*** Opening of Entries provided ***

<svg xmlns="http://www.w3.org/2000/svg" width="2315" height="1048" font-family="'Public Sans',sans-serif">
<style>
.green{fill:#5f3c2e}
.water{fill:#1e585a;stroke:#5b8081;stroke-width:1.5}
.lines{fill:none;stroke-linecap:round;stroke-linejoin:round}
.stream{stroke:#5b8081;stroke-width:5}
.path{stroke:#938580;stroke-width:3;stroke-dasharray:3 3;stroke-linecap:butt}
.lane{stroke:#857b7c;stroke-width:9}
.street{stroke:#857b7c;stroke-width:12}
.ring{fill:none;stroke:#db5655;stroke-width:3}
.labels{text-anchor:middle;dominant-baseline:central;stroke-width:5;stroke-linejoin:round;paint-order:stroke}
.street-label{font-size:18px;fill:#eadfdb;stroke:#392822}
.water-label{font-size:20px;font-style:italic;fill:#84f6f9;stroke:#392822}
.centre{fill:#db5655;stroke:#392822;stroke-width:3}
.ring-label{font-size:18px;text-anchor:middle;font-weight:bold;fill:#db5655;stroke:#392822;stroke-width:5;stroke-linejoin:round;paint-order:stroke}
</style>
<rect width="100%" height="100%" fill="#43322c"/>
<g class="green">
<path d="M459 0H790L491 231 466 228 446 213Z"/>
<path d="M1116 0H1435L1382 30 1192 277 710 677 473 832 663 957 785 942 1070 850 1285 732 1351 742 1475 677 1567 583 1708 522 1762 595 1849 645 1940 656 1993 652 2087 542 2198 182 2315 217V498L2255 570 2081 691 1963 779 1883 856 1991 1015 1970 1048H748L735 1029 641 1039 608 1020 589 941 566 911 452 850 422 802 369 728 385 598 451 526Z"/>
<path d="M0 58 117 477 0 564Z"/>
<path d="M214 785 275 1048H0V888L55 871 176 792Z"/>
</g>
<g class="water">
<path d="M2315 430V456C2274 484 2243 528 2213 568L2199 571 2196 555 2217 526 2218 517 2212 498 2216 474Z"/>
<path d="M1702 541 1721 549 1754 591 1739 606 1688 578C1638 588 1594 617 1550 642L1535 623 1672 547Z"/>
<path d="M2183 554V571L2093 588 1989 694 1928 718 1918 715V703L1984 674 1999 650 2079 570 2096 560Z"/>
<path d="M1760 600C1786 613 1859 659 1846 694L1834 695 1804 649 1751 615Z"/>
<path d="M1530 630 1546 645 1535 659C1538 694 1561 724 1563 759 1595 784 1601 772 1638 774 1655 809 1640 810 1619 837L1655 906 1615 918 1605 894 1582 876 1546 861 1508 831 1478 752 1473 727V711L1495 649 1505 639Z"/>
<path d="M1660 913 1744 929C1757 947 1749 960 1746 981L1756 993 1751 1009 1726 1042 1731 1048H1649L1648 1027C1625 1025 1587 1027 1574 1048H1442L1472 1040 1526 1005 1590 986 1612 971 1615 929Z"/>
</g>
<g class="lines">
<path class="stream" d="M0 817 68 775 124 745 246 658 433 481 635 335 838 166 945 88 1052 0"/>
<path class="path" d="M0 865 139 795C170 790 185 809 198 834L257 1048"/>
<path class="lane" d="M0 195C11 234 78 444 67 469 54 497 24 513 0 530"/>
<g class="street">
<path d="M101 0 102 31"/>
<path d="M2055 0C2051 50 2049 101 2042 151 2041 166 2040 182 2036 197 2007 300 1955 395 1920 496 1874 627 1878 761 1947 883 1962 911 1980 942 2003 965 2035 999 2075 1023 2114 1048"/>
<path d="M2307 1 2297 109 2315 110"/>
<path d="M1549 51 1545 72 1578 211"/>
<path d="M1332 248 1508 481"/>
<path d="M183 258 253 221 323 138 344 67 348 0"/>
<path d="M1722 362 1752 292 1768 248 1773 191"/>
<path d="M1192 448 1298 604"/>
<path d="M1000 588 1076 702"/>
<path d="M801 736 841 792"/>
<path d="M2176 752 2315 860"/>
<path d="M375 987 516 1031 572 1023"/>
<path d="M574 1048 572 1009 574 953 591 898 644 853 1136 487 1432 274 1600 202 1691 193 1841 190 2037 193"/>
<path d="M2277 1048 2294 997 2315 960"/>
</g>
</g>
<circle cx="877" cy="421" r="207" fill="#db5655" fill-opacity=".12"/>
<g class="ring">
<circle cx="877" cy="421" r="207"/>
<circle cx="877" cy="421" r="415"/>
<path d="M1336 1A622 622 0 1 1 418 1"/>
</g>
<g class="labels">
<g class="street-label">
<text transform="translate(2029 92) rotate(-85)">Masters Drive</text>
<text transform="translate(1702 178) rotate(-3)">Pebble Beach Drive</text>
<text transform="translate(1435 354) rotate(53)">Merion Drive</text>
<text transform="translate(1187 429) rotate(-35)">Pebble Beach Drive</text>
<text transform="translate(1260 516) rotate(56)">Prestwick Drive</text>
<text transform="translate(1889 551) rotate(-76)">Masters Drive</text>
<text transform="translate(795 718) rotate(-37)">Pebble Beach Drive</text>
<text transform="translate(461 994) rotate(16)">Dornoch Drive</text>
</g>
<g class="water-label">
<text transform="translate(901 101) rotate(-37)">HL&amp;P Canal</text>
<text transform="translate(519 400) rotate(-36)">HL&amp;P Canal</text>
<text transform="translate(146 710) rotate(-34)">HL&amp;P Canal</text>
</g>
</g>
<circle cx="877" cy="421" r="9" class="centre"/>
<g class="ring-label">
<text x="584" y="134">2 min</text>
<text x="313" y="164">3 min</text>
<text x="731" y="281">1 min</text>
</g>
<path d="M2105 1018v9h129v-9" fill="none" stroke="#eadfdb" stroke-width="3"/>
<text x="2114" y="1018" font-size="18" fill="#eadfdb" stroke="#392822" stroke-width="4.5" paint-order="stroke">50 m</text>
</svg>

*** Close of Entries provided ***

* **Exercise description**
Give back the records above, character for character.

* **Reply**
<svg xmlns="http://www.w3.org/2000/svg" width="2315" height="1048" font-family="'Public Sans',sans-serif">
<style>
.green{fill:#5f3c2e}
.water{fill:#1e585a;stroke:#5b8081;stroke-width:1.5}
.lines{fill:none;stroke-linecap:round;stroke-linejoin:round}
.stream{stroke:#5b8081;stroke-width:5}
.path{stroke:#938580;stroke-width:3;stroke-dasharray:3 3;stroke-linecap:butt}
.lane{stroke:#857b7c;stroke-width:9}
.street{stroke:#857b7c;stroke-width:12}
.ring{fill:none;stroke:#db5655;stroke-width:3}
.labels{text-anchor:middle;dominant-baseline:central;stroke-width:5;stroke-linejoin:round;paint-order:stroke}
.street-label{font-size:18px;fill:#eadfdb;stroke:#392822}
.water-label{font-size:20px;font-style:italic;fill:#84f6f9;stroke:#392822}
.centre{fill:#db5655;stroke:#392822;stroke-width:3}
.ring-label{font-size:18px;text-anchor:middle;font-weight:bold;fill:#db5655;stroke:#392822;stroke-width:5;stroke-linejoin:round;paint-order:stroke}
</style>
<rect width="100%" height="100%" fill="#43322c"/>
<g class="green">
<path d="M459 0H790L491 231 466 228 446 213Z"/>
<path d="M1116 0H1435L1382 30 1192 277 710 677 473 832 663 957 785 942 1070 850 1285 732 1351 742 1475 677 1567 583 1708 522 1762 595 1849 645 1940 656 1993 652 2087 542 2198 182 2315 217V498L2255 570 2081 691 1963 779 1883 856 1991 1015 1970 1048H748L735 1029 641 1039 608 1020 589 941 566 911 452 850 422 802 369 728 385 598 451 526Z"/>
<path d="M0 58 117 477 0 564Z"/>
<path d="M214 785 275 1048H0V888L55 871 176 792Z"/>
</g>
<g class="water">
<path d="M2315 430V456C2274 484 2243 528 2213 568L2199 571 2196 555 2217 526 2218 517 2212 498 2216 474Z"/>
<path d="M1702 541 1721 549 1754 591 1739 606 1688 578C1638 588 1594 617 1550 642L1535 623 1672 547Z"/>
<path d="M2183 554V571L2093 588 1989 694 1928 718 1918 715V703L1984 674 1999 650 2079 570 2096 560Z"/>
<path d="M1760 600C1786 613 1859 659 1846 694L1834 695 1804 649 1751 615Z"/>
<path d="M1530 630 1546 645 1535 659C1538 694 1561 724 1563 759 1595 784 1601 772 1638 774 1655 809 1640 810 1619 837L1655 906 1615 918 1605 894 1582 876 1546 861 1508 831 1478 752 1473 727V711L1495 649 1505 639Z"/>
<path d="M1660 913 1744 929C1757 947 1749 960 1746 981L1756 993 1751 1009 1726 1042 1731 1048H1649L1648 1027C1625 1025 1587 1027 1574 1048H1442L1472 1040 1526 1005 1590 986 1612 971 1615 929Z"/>
</g>
<g class="lines">
<path class="stream" d="M0 817 68 775 124 745 246 658 433 481 635 335 838 166 945 88 1052 0"/>
<path class="path" d="M0 865 139 795C170 790 185 809 198 834L257 1048"/>
<path class="lane" d="M0 195C11 234 78 444 67 469 54 497 24 513 0 530"/>
<g class="street">
<path d="M101 0 102 31"/>
<path d="M2055 0C2051 50 2049 101 2042 151 2041 166 2040 182 2036 197 2007 300 1955 395 1920 496 1874 627 1878 761 1947 883 1962 911 1980 942 2003 965 2035 999 2075 1023 2114 1048"/>
<path d="M2307 1 2297 109 2315 110"/>
<path d="M1549 51 1545 72 1578 211"/>
<path d="M1332 248 1508 481"/>
<path d="M183 258 253 221 323 138 344 67 348 0"/>
<path d="M1722 362 1752 292 1768 248 1773 191"/>
<path d="M1192 448 1298 604"/>
<path d="M1000 588 1076 702"/>
<path d="M801 736 841 792"/>
<path d="M2176 752 2315 860"/>
<path d="M375 987 516 1031 572 1023"/>
<path d="M574 1048 572 1009 574 953 591 898 644 853 1136 487 1432 274 1600 202 1691 193 1841 190 2037 193"/>
<path d="M2277 1048 2294 997 2315 960"/>
</g>
</g>
<circle cx="877" cy="421" r="207" fill="#db5655" fill-opacity=".12"/>
<g class="ring">
<circle cx="877" cy="421" r="207"/>
<circle cx="877" cy="421" r="415"/>
<path d="M1336 1A622 622 0 1 1 418 1"/>
</g>
<g class="labels">
<g class="street-label">
<text transform="translate(2029 92) rotate(-85)">Masters Drive</text>
<text transform="translate(1702 178) rotate(-3)">Pebble Beach Drive</text>
<text transform="translate(1435 354) rotate(53)">Merion Drive</text>
<text transform="translate(1187 429) rotate(-35)">Pebble Beach Drive</text>
<text transform="translate(1260 516) rotate(56)">Prestwick Drive</text>
<text transform="translate(1889 551) rotate(-76)">Masters Drive</text>
<text transform="translate(795 718) rotate(-37)">Pebble Beach Drive</text>
<text transform="translate(461 994) rotate(16)">Dornoch Drive</text>
</g>
<g class="water-label">
<text transform="translate(901 101) rotate(-37)">HL&amp;P Canal</text>
<text transform="translate(519 400) rotate(-36)">HL&amp;P Canal</text>
<text transform="translate(146 710) rotate(-34)">HL&amp;P Canal</text>
</g>
</g>
<circle cx="877" cy="421" r="9" class="centre"/>
<g class="ring-label">
<text x="584" y="134">2 min</text>
<text x="313" y="164">3 min</text>
<text x="731" y="281">1 min</text>
</g>
<path d="M2105 1018v9h129v-9" fill="none" stroke="#eadfdb" stroke-width="3"/>
<text x="2114" y="1018" font-size="18" fill="#eadfdb" stroke="#392822" stroke-width="4.5" paint-order="stroke">50 m</text>
</svg>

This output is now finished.